One very fundamental human right is to come and go freely. However, terrorism has increased limits to this rights often for the right reasons but governments tend to push limits too far. An article in Brennan Center For Justice asks, based on specific experiences, if its not time for America to put an end to its terrorist watch list. The article which speaks to our problematic and proposes that the matter be determined in a Federal Court.
On a 2004 trip from one U.S. city to another, my son evidently made it onto some kind of terrorist watchlist. Both at the airport from which we departed, and then at the one we left on the way home less than one week later, he was flagged by airline staff and then we both were questioned, briefly, by what I recall were a few official-looking, stern people. Ultimately, my son was deemed not to be a terrorist and was cleared for travel. No harm, no foul — and he had no idea what the fuss was about. He was 5 years old.
That episode was the first thing I thought about Wednesday night when the news broke that a federal judge in Virginia had struck down the government’s main “watchlist” as an undue burden on the constitutional rights of U.S. citizens. I thought about my son, and about how Sen. Edward M. Kennedy famously made it onto the No Fly List around the same time, and about how so many of us way back in 2004 joked about what a “joke” the watchlists were. How incomplete, inaccurate, and rife with bureaucratic miasma and law enforcement excess.

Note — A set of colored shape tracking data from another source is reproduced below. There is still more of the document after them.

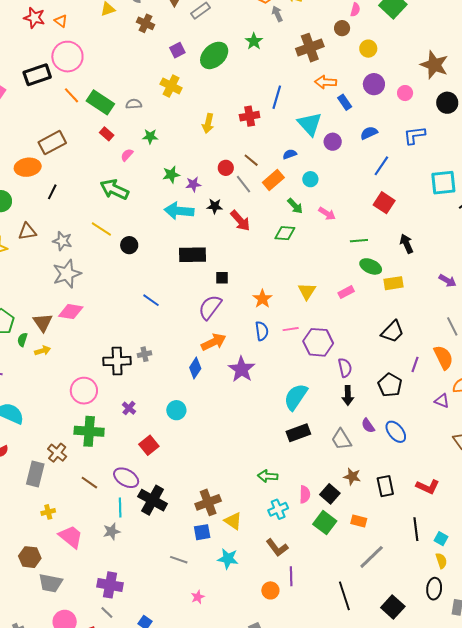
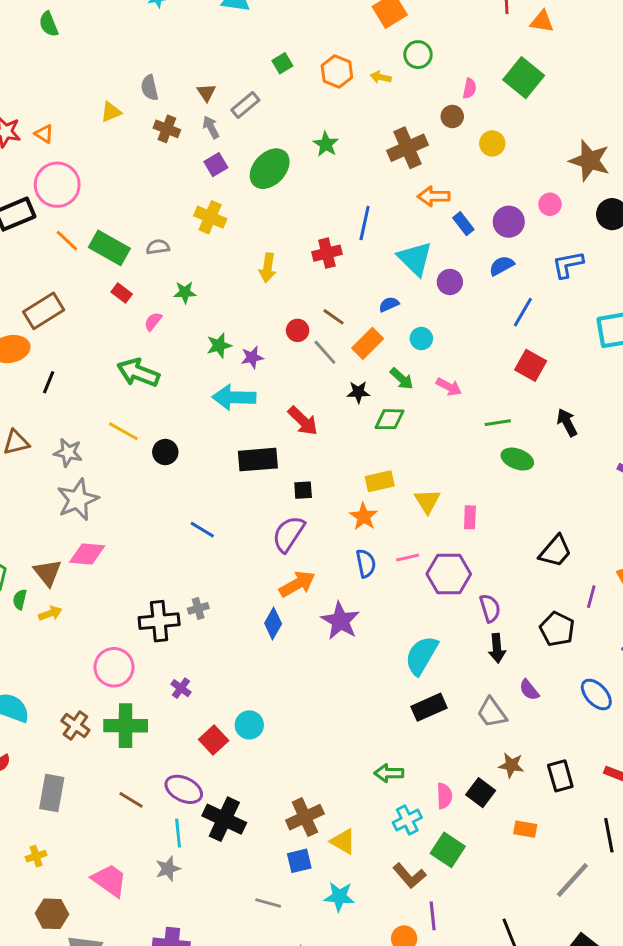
gray arrow: (277, 14) -> (211, 127), moved
purple circle: (374, 84) -> (509, 222), moved
black star: (215, 206) -> (358, 392), moved
red arrow: (240, 221) -> (303, 421), moved
yellow rectangle: (394, 283) -> (380, 481), moved
pink rectangle: (346, 292) -> (470, 517), moved, turned -56
cyan circle: (176, 410) -> (249, 725), moved
blue ellipse: (396, 432) -> (596, 694), moved
brown cross: (57, 453) -> (75, 726), moved
yellow cross: (48, 512) -> (36, 856), moved
green square: (325, 523) -> (448, 850), moved
gray line: (372, 557) -> (572, 880), moved

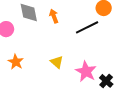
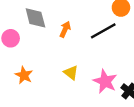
orange arrow: (54, 16) -> (65, 29), moved, turned 48

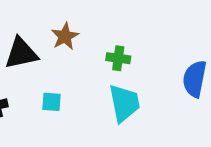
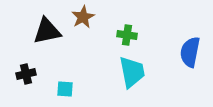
cyan square: (52, 102) -> (65, 89), moved

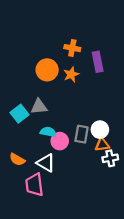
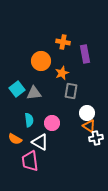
orange star: (71, 74) -> (62, 73), moved
cyan square: (20, 114) -> (17, 89), moved
cyan semicircle: (48, 132) -> (29, 120), moved, turned 72
gray rectangle: (82, 134) -> (71, 91), moved
orange triangle: (102, 145) -> (89, 126), turned 40

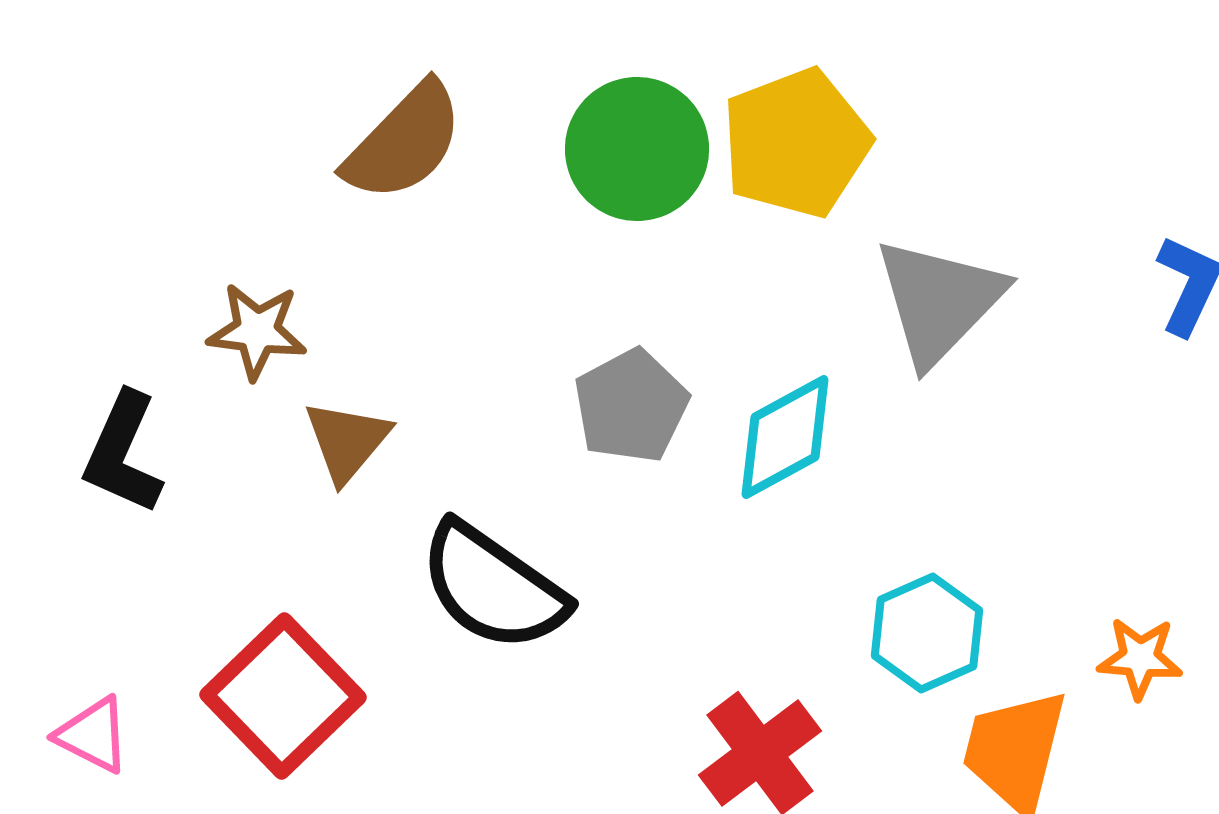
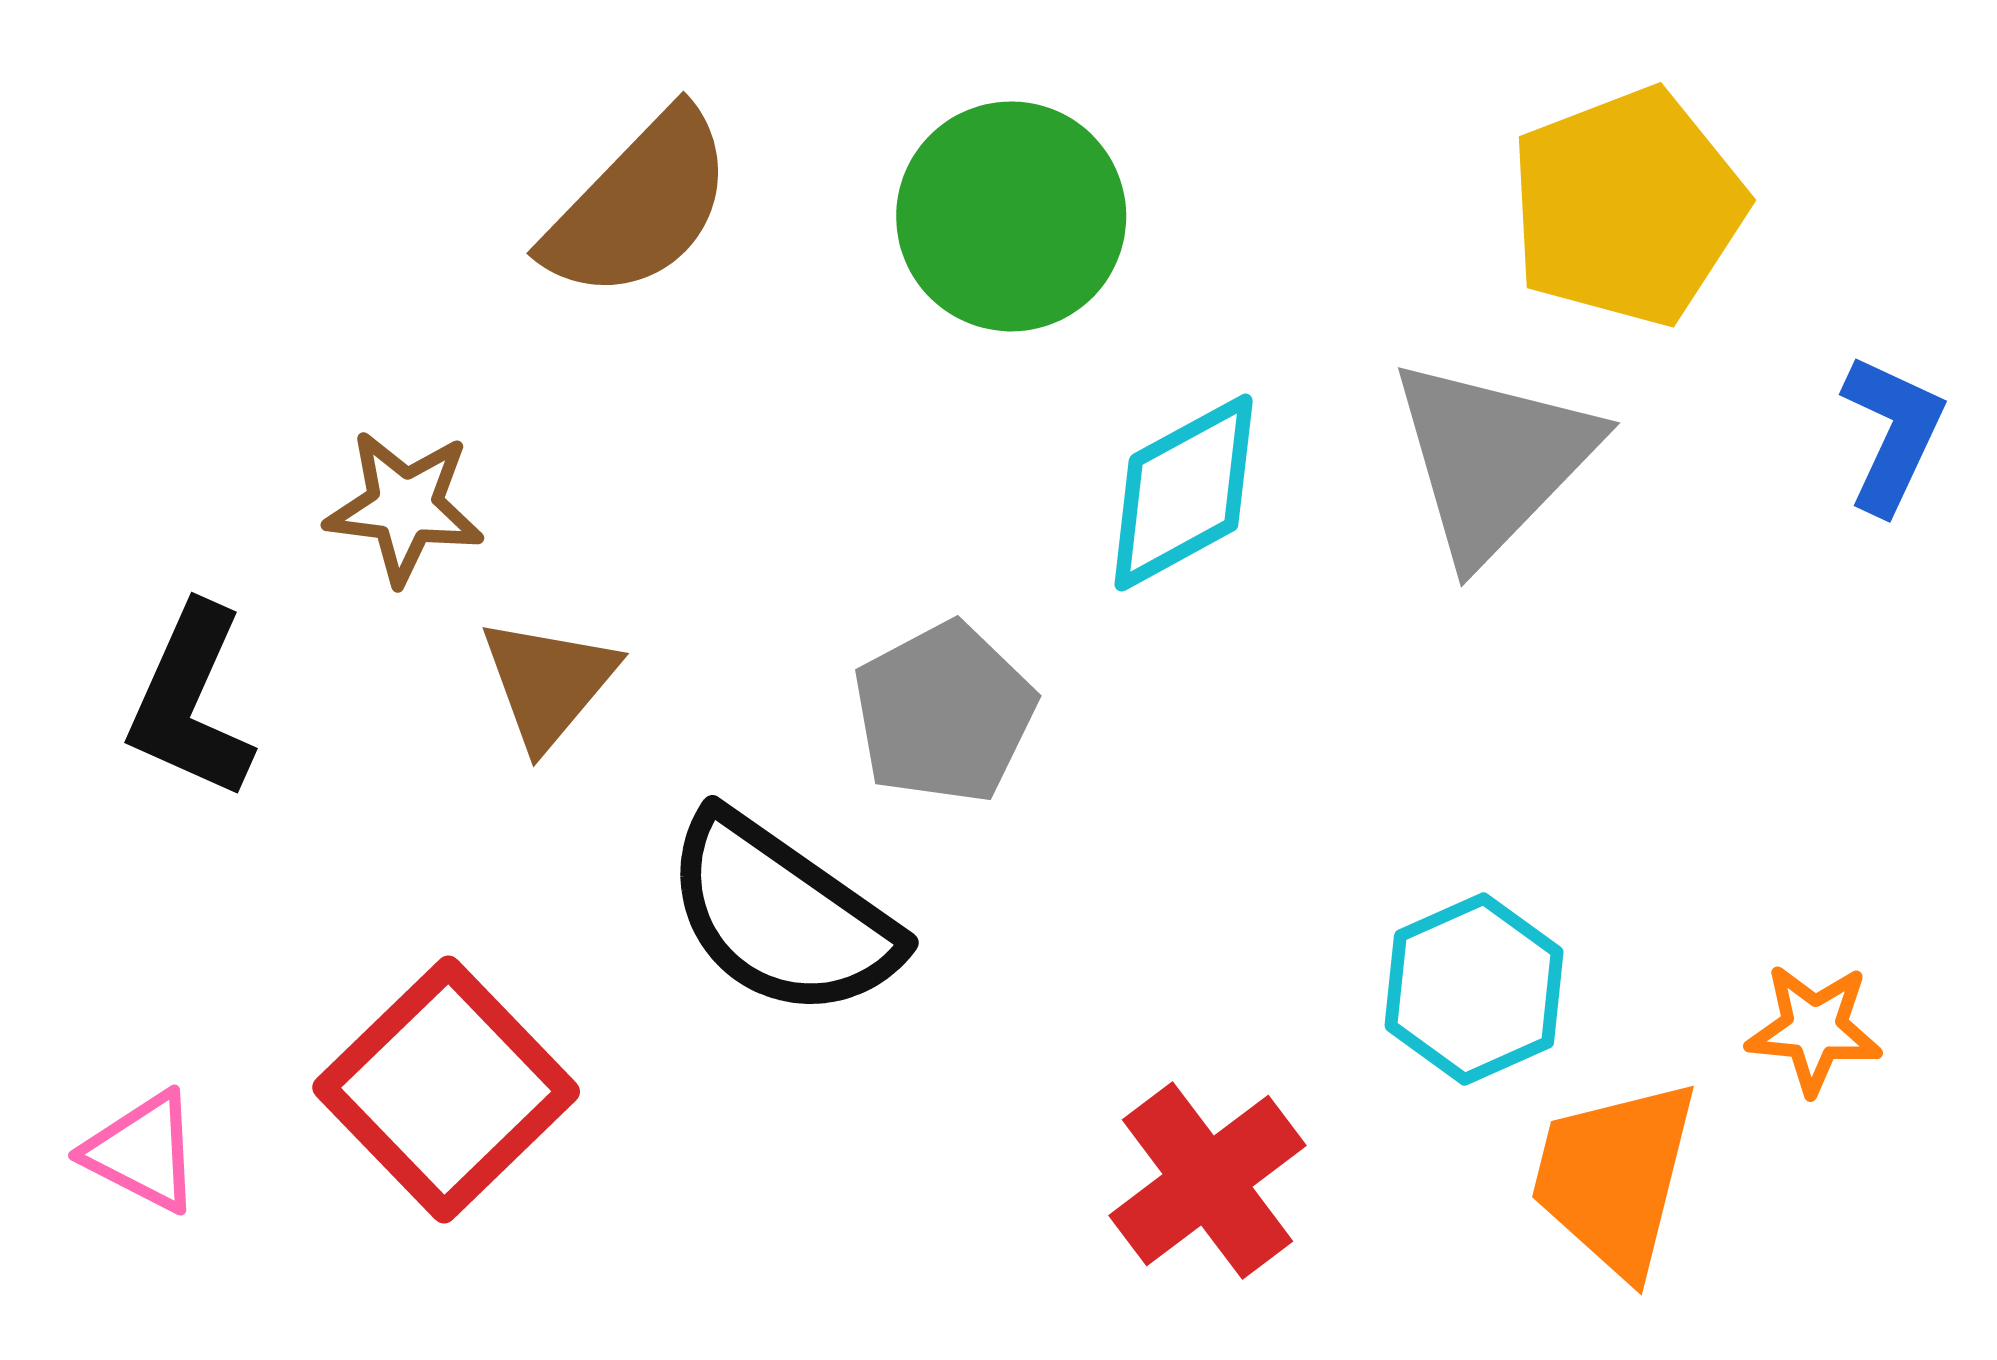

Since the terror attacks of September 11, 2001, thousands of other Americans — non-terrorists, too — have been unfairly placed on these secret lists without a meaningful chance to get off them. They’ve had their travel interrupted, or worse, based on information no one beyond law enforcement has ever seen. In most cases, advocates say, those targeted have been citizens of color, or citizens who practice their Muslim faith, or those who hail from or travel to Middle Eastern countries. In many cases, they’ve been unjustly targeted.